Garçon, garçon, garçon… il le regarda bizarre en se frottant l’arrière du crâne. Bon… D’accord. Rien ne venait en le regardant ainsi. Mais qu’est-ce qui c’était passé, bon sang ?! Il avait l’impression que de l’eau avait coulé sous les ponts pendant son somme. Déjà surprenant qu’il dorme… Ce n’était pas ça qui allait l’aider à faire quelque chose là. Puis d’où connaissait-il son nom ? Ils s’étaient sans doute déjà rencontré… Oui ses yeux… ses yeux le disaient ouvertement… ils disaient tant de chose que cela lui fit un drôle d’effet. Oups… il avait vraiment dû louper un épisode là. Mais qu’est-ce lui était arriver pendant tout ce temps ? Incroyable ça, qu’il ne s’en souvienne pas… Il fronça les sourcils alors qu’il sentit que ce gamin lui passa une main sur son visage. Au dessus de son arcade sourcilière… Tiens ? Il avait une mèche de travers ? Non… bah il y avait quoi alors… ? Il frotta à son tour mais grimaça cette fois. D’accord…
Il y avait CA.
Et mer**e… Quand est-ce que ceci était arrivé ? Il ne le savait pas. Puis ce garçon dit une chose… Etrange ou insignifiante pour celui qui ne savait pas. Mais lui… il savait.
« TROIS JOURS ?! »
Il avait… gueulé. Le garçon sursauta et se recula précipitamment en s’excusant mais Gaïa commençait à redouter quelque chose. Trois jours… NON ! Ce n’était pas innocent chez lui, trois jours. Les trois jours pour la Trinité brisée… Son cœur se mit à battre plus vite alors qu’une étrange inquiétude prit place en lui. Il avait dormit trop longtemps. Ses mains attrapèrent le jeune homme en face de lui alors qu’il le secoua fermement mais il n’arrivait pas à parler. Ses mots étaient coincés dans sa gorge. Il n’arrivait pas à parler mais surtout il était inquiet pour Ambivalence. Son regard se voila alors que ses mains glissèrent le long des épaules du brun en face de lui, baissant la tête d’un air navré. Flûte ! Il devait se calmer et tout reprendre calmement. Il inspira et regarda le plafond un instant le temps de taire le trouble en lui. Certes il avait dormit sans doute durant ces trois jours. Et ce nombre n’était pas innocent…
D’ailleurs… n’avait-il pas retrouvé Ambivalence en femme ?
Si. Malheureusement si. Cela indiquait clairement que les choses allaient sans doute bouger sous peu. La Cérémonie… Il fronça les sourcils : quand… quand avait-il perdu contrôle de tout cela. Il porta une main à son front : trop compliqué pour un esprit aussi simple que lui. Mana posa une main sur son avant bras et le fit sursauter. Quoi ? Quoi ? Nani ? Qu’est-ce… ah ? Ce n’était que ce jeune homme. Gaïa eut un sourire d’excuse alors qu’il ébouriffa ses cheveux pour chasser l’inquiétude de ce regard. N’était-il pas un peu jeune pour avoir du souci comme ça pour un autre ? Si. Cela lui rappela Ambivalence. Lorsqu’elle était plus jeune… Son regard ce fit un peu plus triste.
« Ah ! Je suis désolé, je ne me rappel pas de qui tu es mais disons… que cela est de ma faute.
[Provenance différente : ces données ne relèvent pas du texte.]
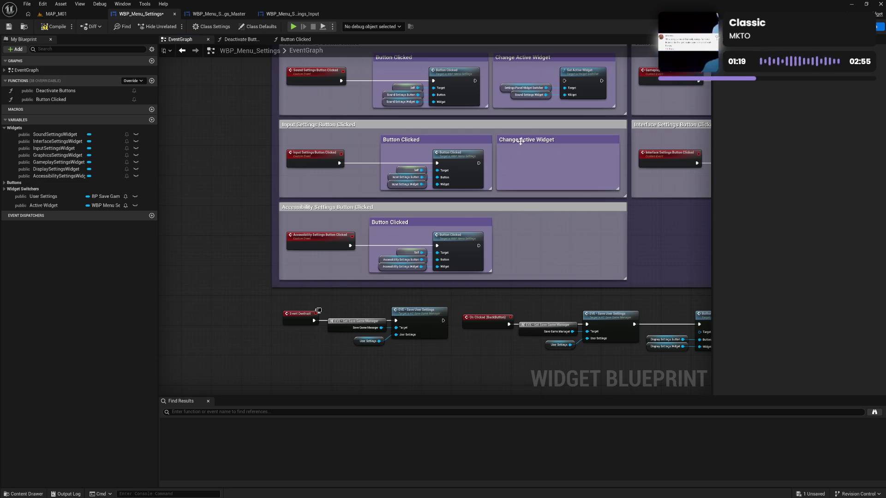
{"action": "left_click", "coordinate": [502, 139]}
{"action": "key", "text": "Delete"}
{"action": "scroll", "coordinate": [562, 171], "scroll_direction": "up", "scroll_amount": 5}
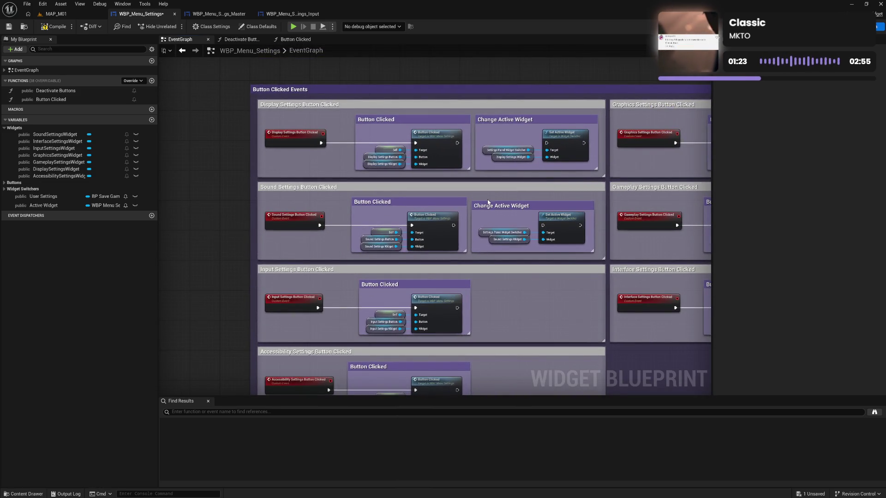
{"action": "left_click", "coordinate": [488, 202]}
{"action": "key", "text": "Delete"}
Je suis à la recherche de quelqu’un et je n’ai hélas pas beaucoup de temps pour discuter. Mais comme tu as l’air de t’être longuement inquiéter pour moi, je suis coupable de cela. Aussi je vais faire quelque chose pour me faire pardonner de ma faute… Voyons… Qu’est-ce que je pourrais faire ? »
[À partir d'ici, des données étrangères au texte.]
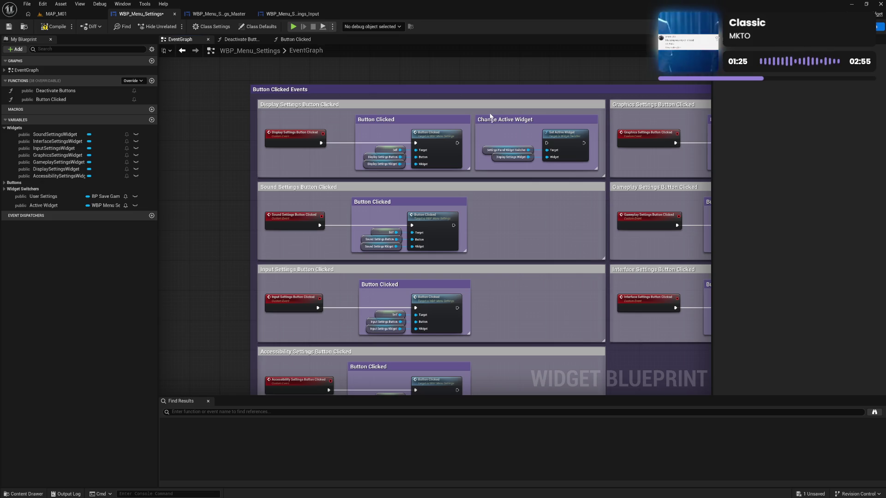
{"action": "left_click", "coordinate": [491, 119]}
{"action": "key", "text": "Delete"}
Narrow the Display, Sound and Input Settings comments and lengthen their inner Button Clicked comments
{"action": "mouse_move", "coordinate": [603, 176]}
{"action": "left_mouse_down"}
{"action": "mouse_move", "coordinate": [498, 176]}
{"action": "mouse_move", "coordinate": [553, 152]}
{"action": "mouse_move", "coordinate": [529, 174]}
{"action": "left_mouse_up"}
Gaïa croisa les bras sur sa poitrine et se mit à réfléchir. Le garçon arqua un sourcil, interrogateur. Le brun aux reflets rougeoyant dodelina de la tête avant de frapper du poing dans sa main dans un signe qu’il avait trouvé sans doute une solution à son problème…
« JE SAIS ! Je vais t’inviter à manger ! Ca te dit ? Je suis gourmand et toi ? Qu’est-ce que tu aimes comme cuisine ? Tout j’espère ! ^^ Oui, au château du Dragon de Jade il y a une salle à manger ! Lorsque j’aurais retrouvé la personne dont j’ai besoin je te ferais signe. Tu recevras sans doute un carton d’invitation… Ah oui… tu voudras sans doute inviter tes amis ? Fais, fais ! Plus on est de fou plus on rit. N’est-il pas ? Allez ! C’est ce que je vais faire pour t’avoir inquiéter. Les enfants n’ont pas à s’inquiéter comme cela pour les adultes, d’accord ? Bien… En attendant visite un peu… Je ne sais pas quand et comment je vais trouver cette personne. Mais je la trouverais. Je veux aider mon amie. Héhéhé… »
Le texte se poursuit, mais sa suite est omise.